On the last night before registration ended, I filled out a form with my name and background information… just so that I’d have the option of going through recruitment if I felt inclined. Over my freshman year winter break, I quietly bought a white dress… just in case I might need it. On a cold morning in February, I lined up with the rest of my Rho Gamma group and prepared for a day of Ice Water parties… but I told myself that I could drop out whenever I wanted.

That moment – the one where I would drop out and never look back – never came, and over a week of clapping and singing and heels, I found myself increasingly enthusiastic about Greek Life, and especially about Alpha Phi, the place where I always felt most at home. The white dress that I bought ended up getting a lot of use that semester, at Bid Day and then later at Initiation, though by then I could barely remember a time when I didn't want to be a part of this organization that had already given me so much.

If I had to give advice to a first-year student who feels the way that I once did, I would tell her that being a part of Alpha Phi has provided a network and an ever-opening circle of people that you become close to; never closing or limiting it.
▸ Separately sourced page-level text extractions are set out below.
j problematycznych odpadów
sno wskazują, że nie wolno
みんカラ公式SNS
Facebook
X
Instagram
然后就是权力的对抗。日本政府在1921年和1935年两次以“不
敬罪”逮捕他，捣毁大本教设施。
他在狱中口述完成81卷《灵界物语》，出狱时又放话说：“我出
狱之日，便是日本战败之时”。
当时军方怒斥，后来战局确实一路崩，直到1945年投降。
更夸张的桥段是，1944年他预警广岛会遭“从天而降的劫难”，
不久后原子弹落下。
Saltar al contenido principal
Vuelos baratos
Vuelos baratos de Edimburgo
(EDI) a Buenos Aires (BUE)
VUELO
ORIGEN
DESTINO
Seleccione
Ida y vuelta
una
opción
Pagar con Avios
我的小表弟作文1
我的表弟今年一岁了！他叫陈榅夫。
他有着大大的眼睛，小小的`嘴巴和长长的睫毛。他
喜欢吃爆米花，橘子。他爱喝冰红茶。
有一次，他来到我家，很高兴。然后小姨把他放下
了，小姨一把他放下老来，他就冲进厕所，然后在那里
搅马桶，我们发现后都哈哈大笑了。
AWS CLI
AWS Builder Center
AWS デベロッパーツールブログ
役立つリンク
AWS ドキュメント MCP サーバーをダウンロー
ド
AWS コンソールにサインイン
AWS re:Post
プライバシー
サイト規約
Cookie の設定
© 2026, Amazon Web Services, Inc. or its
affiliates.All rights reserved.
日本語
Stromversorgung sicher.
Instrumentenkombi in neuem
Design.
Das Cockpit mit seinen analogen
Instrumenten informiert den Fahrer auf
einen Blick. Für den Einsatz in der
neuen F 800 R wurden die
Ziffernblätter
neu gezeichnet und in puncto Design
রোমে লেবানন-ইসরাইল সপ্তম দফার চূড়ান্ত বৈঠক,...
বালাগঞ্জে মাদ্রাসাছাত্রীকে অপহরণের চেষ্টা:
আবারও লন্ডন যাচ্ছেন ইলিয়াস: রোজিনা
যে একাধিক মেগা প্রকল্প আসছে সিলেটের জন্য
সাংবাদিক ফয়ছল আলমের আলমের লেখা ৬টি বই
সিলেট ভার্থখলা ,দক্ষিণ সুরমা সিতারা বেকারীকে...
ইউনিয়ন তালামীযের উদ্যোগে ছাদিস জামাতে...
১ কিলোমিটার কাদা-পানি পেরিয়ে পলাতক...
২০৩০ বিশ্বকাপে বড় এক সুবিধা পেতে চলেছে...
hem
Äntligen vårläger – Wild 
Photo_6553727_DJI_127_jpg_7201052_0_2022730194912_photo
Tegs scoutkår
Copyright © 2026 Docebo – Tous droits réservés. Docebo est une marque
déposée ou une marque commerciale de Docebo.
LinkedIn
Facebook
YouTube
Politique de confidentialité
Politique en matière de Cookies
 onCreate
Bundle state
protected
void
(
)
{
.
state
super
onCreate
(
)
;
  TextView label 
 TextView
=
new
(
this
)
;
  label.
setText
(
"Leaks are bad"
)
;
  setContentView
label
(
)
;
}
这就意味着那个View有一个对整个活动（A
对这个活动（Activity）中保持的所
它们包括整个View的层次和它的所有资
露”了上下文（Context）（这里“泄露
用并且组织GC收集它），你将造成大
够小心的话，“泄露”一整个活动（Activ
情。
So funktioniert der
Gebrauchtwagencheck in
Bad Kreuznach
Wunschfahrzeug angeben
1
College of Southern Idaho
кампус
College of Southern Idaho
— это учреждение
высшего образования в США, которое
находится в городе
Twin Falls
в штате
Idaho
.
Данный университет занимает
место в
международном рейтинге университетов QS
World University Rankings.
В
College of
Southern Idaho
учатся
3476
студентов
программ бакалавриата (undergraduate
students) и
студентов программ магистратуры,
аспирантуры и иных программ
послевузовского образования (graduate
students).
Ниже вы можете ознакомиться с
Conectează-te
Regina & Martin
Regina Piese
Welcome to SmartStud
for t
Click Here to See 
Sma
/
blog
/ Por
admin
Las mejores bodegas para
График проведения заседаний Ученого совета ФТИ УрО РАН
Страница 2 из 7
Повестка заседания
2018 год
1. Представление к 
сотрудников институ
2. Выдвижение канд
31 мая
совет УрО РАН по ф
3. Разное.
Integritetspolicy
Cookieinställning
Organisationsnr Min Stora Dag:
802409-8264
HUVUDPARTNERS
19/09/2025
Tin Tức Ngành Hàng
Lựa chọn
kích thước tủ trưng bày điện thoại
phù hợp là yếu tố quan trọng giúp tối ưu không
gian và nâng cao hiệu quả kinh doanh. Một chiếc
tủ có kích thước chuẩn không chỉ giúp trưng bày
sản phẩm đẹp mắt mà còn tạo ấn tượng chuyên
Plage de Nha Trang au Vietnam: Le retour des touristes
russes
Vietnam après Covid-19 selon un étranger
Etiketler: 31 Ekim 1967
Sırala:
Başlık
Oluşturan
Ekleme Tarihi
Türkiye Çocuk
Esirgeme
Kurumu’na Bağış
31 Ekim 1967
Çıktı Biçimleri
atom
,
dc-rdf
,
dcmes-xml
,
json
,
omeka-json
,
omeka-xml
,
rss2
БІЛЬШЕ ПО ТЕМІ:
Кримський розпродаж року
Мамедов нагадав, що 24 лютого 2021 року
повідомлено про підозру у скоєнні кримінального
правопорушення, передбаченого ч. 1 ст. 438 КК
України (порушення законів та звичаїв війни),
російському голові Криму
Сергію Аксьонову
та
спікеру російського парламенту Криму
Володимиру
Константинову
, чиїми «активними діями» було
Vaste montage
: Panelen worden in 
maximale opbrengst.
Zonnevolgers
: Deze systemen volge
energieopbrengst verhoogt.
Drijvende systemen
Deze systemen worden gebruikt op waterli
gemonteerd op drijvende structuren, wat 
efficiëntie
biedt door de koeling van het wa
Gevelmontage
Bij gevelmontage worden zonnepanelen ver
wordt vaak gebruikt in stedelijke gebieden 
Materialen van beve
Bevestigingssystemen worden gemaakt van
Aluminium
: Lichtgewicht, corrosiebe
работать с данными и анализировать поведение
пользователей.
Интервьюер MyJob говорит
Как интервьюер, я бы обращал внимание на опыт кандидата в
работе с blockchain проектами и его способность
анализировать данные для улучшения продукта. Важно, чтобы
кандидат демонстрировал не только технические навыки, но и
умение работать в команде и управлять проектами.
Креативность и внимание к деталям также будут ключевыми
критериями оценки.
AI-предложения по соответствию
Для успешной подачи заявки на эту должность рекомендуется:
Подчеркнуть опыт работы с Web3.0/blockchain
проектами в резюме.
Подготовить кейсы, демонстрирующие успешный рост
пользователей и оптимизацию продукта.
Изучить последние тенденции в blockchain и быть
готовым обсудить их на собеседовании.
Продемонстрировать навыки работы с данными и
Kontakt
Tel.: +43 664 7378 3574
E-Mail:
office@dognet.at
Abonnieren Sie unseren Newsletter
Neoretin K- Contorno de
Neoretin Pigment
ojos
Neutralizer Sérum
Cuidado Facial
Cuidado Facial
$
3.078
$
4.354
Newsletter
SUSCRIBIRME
I would tell her that when I’m stuck in the library late at night struggling to finish a problem set, or looking for a study group before a big exam, or even just looking for advice on good classes to choose, my sisters are always there to help. I would tell her that joining Alpha Phi was one of the best decisions I've made in college so far – and that I hope to see her during recruitment.

Alexa Curto is a collegiate member at Johns Hopkins (Zeta Omicron). Learn more about Alexa by clicking here.

October 6, 2014

On The Road: Common Characteristics

At every chapter I visit, women always ask how their chapter is different from everyone else’s. I always have to pause and think about my answer.

It’s true that each chapter has its own personality, that each facility is beautiful and that every member has something new to share. What I never expected to realize is that every chapter I have visited so far is actually very similar. True, our ritual and the values we uphold are the same throughout North America, but there is so much more to it.

All of the Alpha Phis I have met on my journey are women who value a sense of humor and who love to laugh. Even before I left to start traveling, I saw this trait in my fellow ELCs – just ask any of them what it’s like to live with Mindi Grewel or Stephanie Scott and they will tell you they are laughing themselves to tears on a daily basis. I have experienced so many side-splitting moments during the crazy days of recruitment.

In addition to their love for laughter, Alpha Phis are some of the most caring people you will ever meet. During my first visit to the University of Alabama (Beta Mu), I thought it was simply southern hospitality. It turns out Alpha Phis from everywhere put no limits on what they would do for a sister. Genuine love for Alpha Phi and for each sister has made me want to join Alpha Phi again week after week, and I can tell you I have never been homesick because I have always felt at home.

I am constantly inspired by the hardworking and driven women I meet on the road. Alumnae volunteers have served as great role models for me and I have learned so much from them. The collegiate members motivate me to challenge myself every day, and I know I will end my time as an ELC with close friends as well as an experience that has prepared me for whatever my future holds.

The most unexpected part of my job was that I have made such deep connections to women in chapters of all sizes and from such different parts of North America. I’ve realized that although our personalities change from chapter to chapter and member to member, fundamentally we are all thoughtful and driven women who just wanted a place to call home.